Trump hatte zuvor damit gedroht: "Wenn eine Stadt oder ein Bundesstaat sich weigert, Maßnahmen zu ergreifen, die notwendig sind, um das Leben und den Besitz ihrer Bürger zu schützen, dann werde ich das Militär der Vereinigten Staaten einsetzen und das Problem schnell für sie lösen." Damit hatte er viel Kritik von Seiten des Militärs auf sich gezogen. Und mit Kritik, das hat sich in den vergangenen vier Jahren gezeigt, kann dieser Präsident nicht gut umgehen.

Das Problem für Trump ist nur, dass er mit jedem dieser Auftritte neuen Unmut schürt. Die Stimmung unter den Soldaten ist ohnehin nicht gut.

Einer im Sommer veröffentlichten Umfrage der "Military Times" und des Veteranen-Instituts der Syracuse University zufolge sprechen sich nur 37,4 Prozent der aktiven Armeemitglieder für Trumps Wiederwahl aus. 43,1 Prozent ziehen demnach seinen demokratischen Herausforderer Joe Biden vor. Dabei äußerte sich Trump, der selbst nicht gedient hat, zu Beginn seiner Amtszeit immer wieder bewundernd über das Militär. Diese Liebe scheint nun abgekühlt.

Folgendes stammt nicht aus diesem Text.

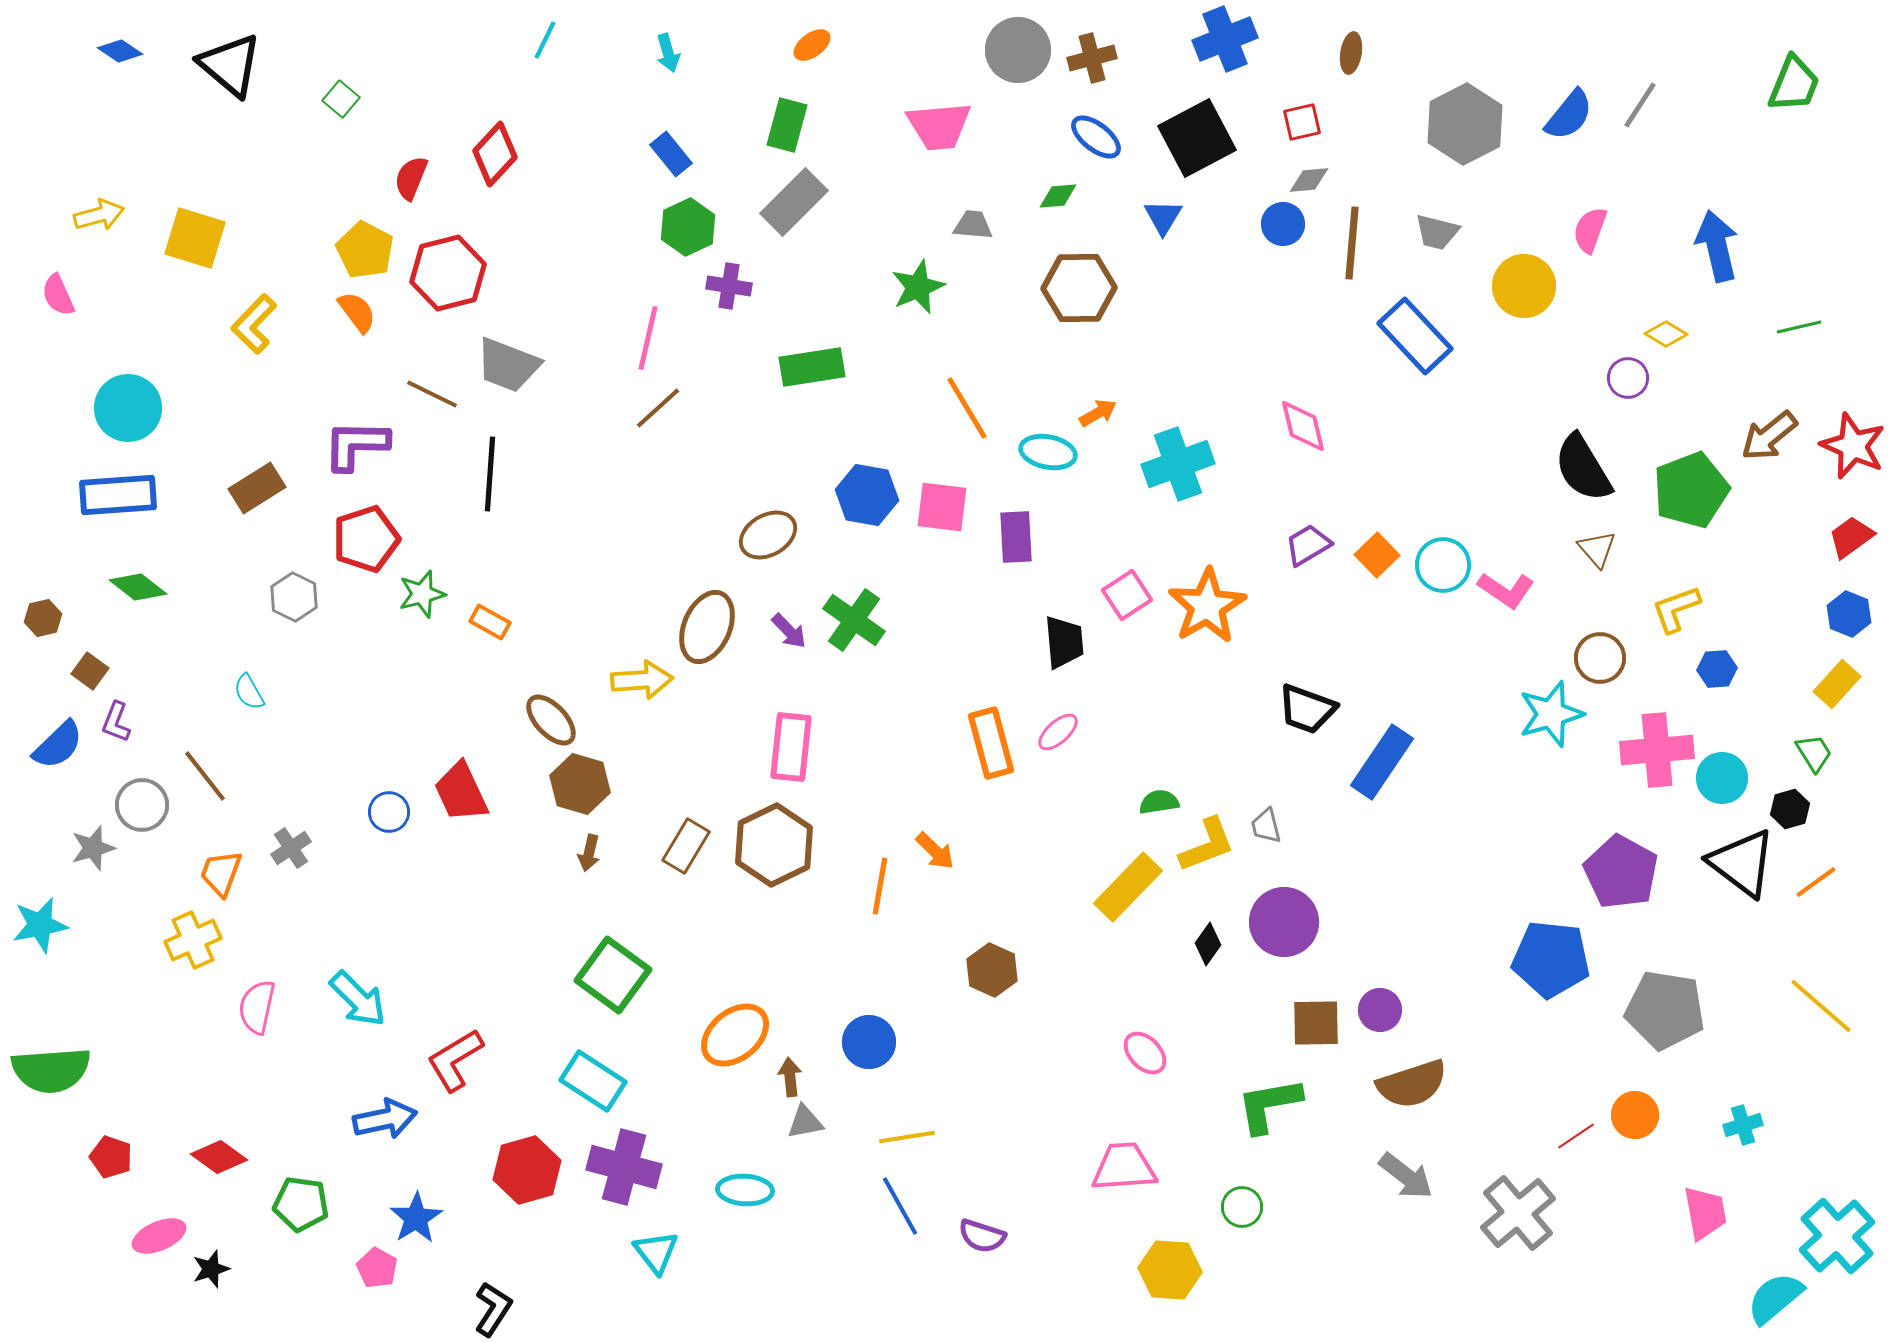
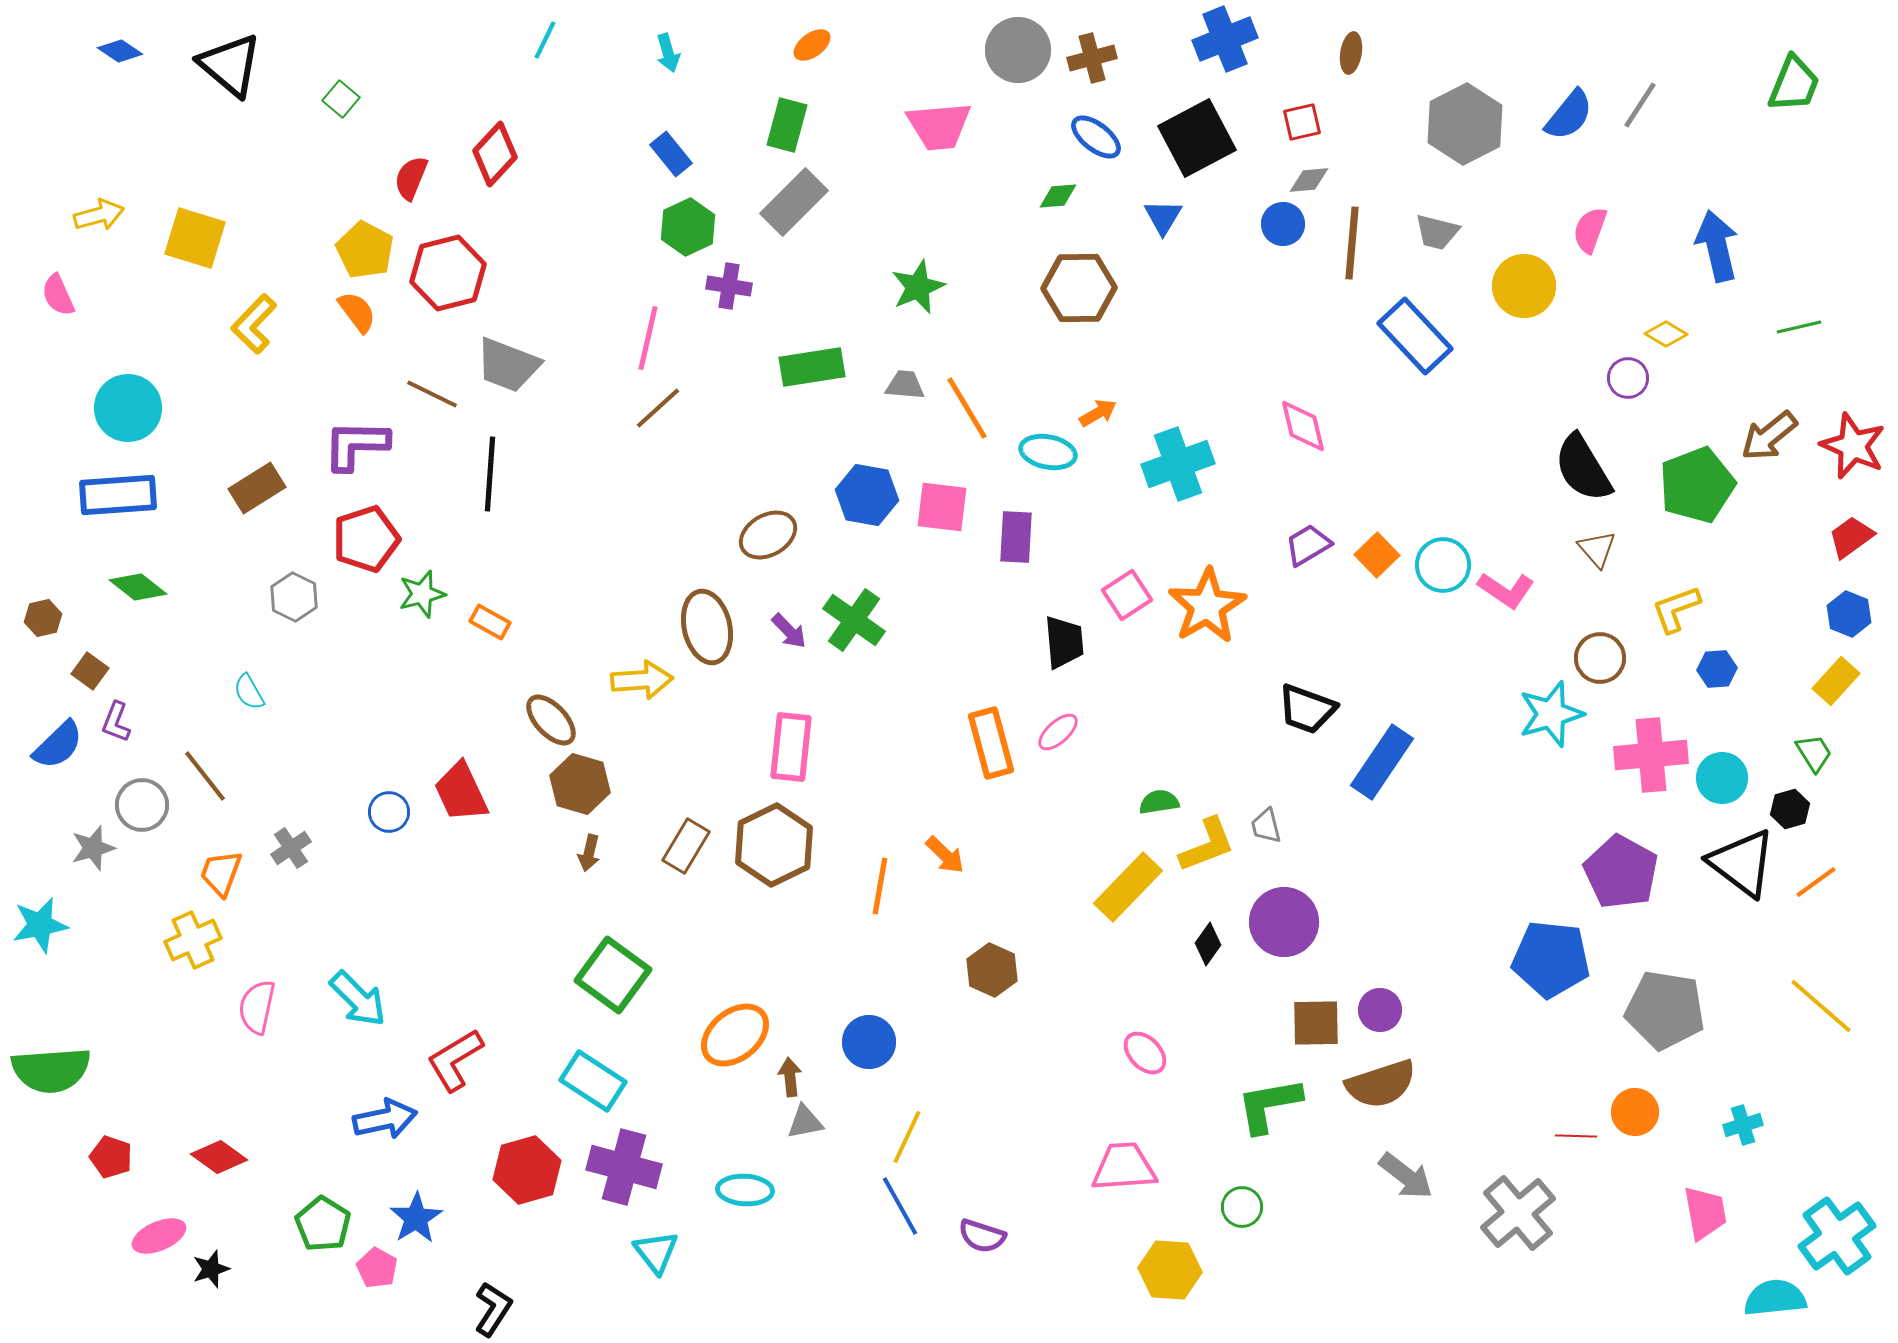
gray trapezoid at (973, 225): moved 68 px left, 160 px down
green pentagon at (1691, 490): moved 6 px right, 5 px up
purple rectangle at (1016, 537): rotated 6 degrees clockwise
brown ellipse at (707, 627): rotated 36 degrees counterclockwise
yellow rectangle at (1837, 684): moved 1 px left, 3 px up
pink cross at (1657, 750): moved 6 px left, 5 px down
orange arrow at (935, 851): moved 10 px right, 4 px down
brown semicircle at (1412, 1084): moved 31 px left
orange circle at (1635, 1115): moved 3 px up
red line at (1576, 1136): rotated 36 degrees clockwise
yellow line at (907, 1137): rotated 56 degrees counterclockwise
green pentagon at (301, 1204): moved 22 px right, 20 px down; rotated 24 degrees clockwise
cyan cross at (1837, 1236): rotated 6 degrees clockwise
cyan semicircle at (1775, 1298): rotated 34 degrees clockwise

"Trumps Äußerungen betreffen nicht nur die amerikanischen Soldaten, deren Familien und die Veteranen", sagte Hagel. "Dieses Land verehrt seine Veteranen. Es verehrt sein Militär. Daher verärgert dieses Verhalten nicht nur das Militär, sondern alle Bürger, die das Militär respektieren. Das Weiße Haus ist zurecht sehr besorgt."